3 Steps to More Personalized Account Based Marketing

Posted on by Roanne Neuwirth

Account based marketing is an attractive approach for B2B companies that want to be more deliberate about growing business with existing clients. Applying ABM means having a specific strategy for all interactions with a particular customer company. It’s a step beyond CRM that only captures the history of your customer interaction, but by its nature ABM is not very personalized.

Customers today—both B2B and B2C—have come to expect more tailored, one to one interaction and that challenges traditional account based marketing practices. While this method promotes more strategic thinking and a less piecemeal approach to selling into companies, it misses making a meaningful connection with the individual. Purchase decisions are still made by individuals and by connecting with individual customers within the account around their needs and priorities you position yourself as the strategic partner they seek to solve their business problems.

But how do you get to that place? How do you make sure you are seen as a problem solver instead of someone constantly trying to extract more money? Here are three steps you can take to get on a path toward more personalized ABM strategies.

  1. Create Deep Customer Understanding

You obviously have a basic understanding of your customer’s business as far as the problems you are already helping them solve. But what else do they need to do to grow their business? What are they trying to deliver to their customers? And how can you fit into that equation?
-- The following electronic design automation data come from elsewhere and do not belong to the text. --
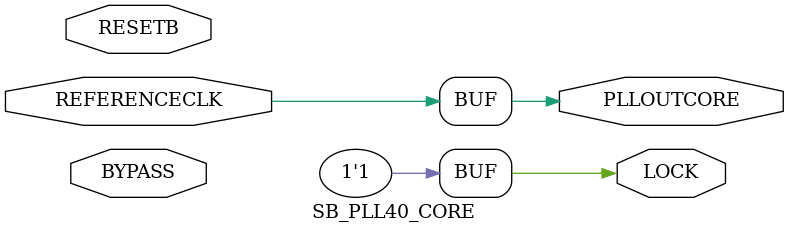
<source format=v>


module SB_PLL40_CORE #(
    // default values for 100MHz
    parameter FEEDBACK_PATH = "SIMPLE",
    parameter PLLOUT_SELECT = "GENCLK",
    parameter [3:0] DIVR = 4'b0,
    parameter [6:0] DIVF = 7'b1000010,
    parameter [2:0] DIVQ = 3'b011,
    parameter [2:0] FILTER_RANGE = 3'b001
)(
    input RESETB,
    input BYPASS,
    input REFERENCECLK,
    output PLLOUTCORE,
    output LOCK
);

    // a wire for tests!
    assign PLLOUTCORE = REFERENCECLK;
    assign LOCK = 1'b1;

endmodule

</source>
The best way to approach this step is by developing a customer journey map. A customer journey map documents and defines how customers are interacting with your company now and helps identify areas for improvement moving forward. Journey mapping isn’t new, but the complexity of sales cycles in the B2B space can make it challenging. Journey maps have to be very grounded in your customer’s reality and they need to clearly connect to their goals, how those goals need to be achieved, and what touch points need to happen. Achieving this level of detail means working closely with your customer and your internal stakeholders to make sure you have a clear, comprehensive picture. With this new depth of understanding, you are able to expand the relationship based on what the customer really needs.

  1. Connect via Customized Offerings

With a deeper understanding of your customer’s needs, you can create a dialog around your solutions, talking about your products or programs in the context of your customer’s priorities, linking them to their goals, challenges and the outcomes they seek. The clear link to needs and priorities elevates the conversation beyond a one-way sales pitch to a business-focused discussion and leads to you being regarded as integral to your customer’s problem-solving toolkit, and not a vendor looking for additional contracts.

  1. Engage with the C-level Customer

Increasingly we see B2B executives being pulled into budget and buying approval for their teams’ purchases in ways they haven’t in the past. Cost pressures and the need to drive value are underlying this shift, and it has implications for a more personalized approach to ABM. C-suite executives have their own set of buying behaviors and they make decisions differently than other members of their teams. Your approach to marketing to the executive suite needs to take reflect this understanding. Consider these tenets to engage effectively with this buyer:

  • Drive home your credibility: Provide them with the data to back up your positions. Insights and stories from their peers brings data to life. Be strategic with what you share and how you share it.
  • Make it easy to digest: Bulleted lists are easier to scan, read, and process. Make the value and the actions clear. The C-suite puts a premium on their time, so respect theirs.
  • Listen and learn: If an executive shows you infographics, or bullet points, or talks about a methodology they like, that is most likely how they prefer to process information. So, give them the same back.
  • Go beyond what’s next: The hot trends get enough buzz, so regurgitating them is not going to provide a ton of value. But if you find the elusive connective tissue between that trend and something on their roadmap that they haven’t yet considered? Perfection.

Account based marketing using one to one is an attractive way to increase your pipeline velocity while also delivering measurable value to customers. Once you can crack the code of personalizing your approach to large accounts, your customers become a team of familiar colleagues who share common business goals, and together you can build value for both sides.

Remember, every touch point is an opportunity for companies to rethink their options. Make sure you are in there engaging in the right way, with the right individuals and they will want to come back for more.

Roanne Neuwirth is senior vice president of Farland Group.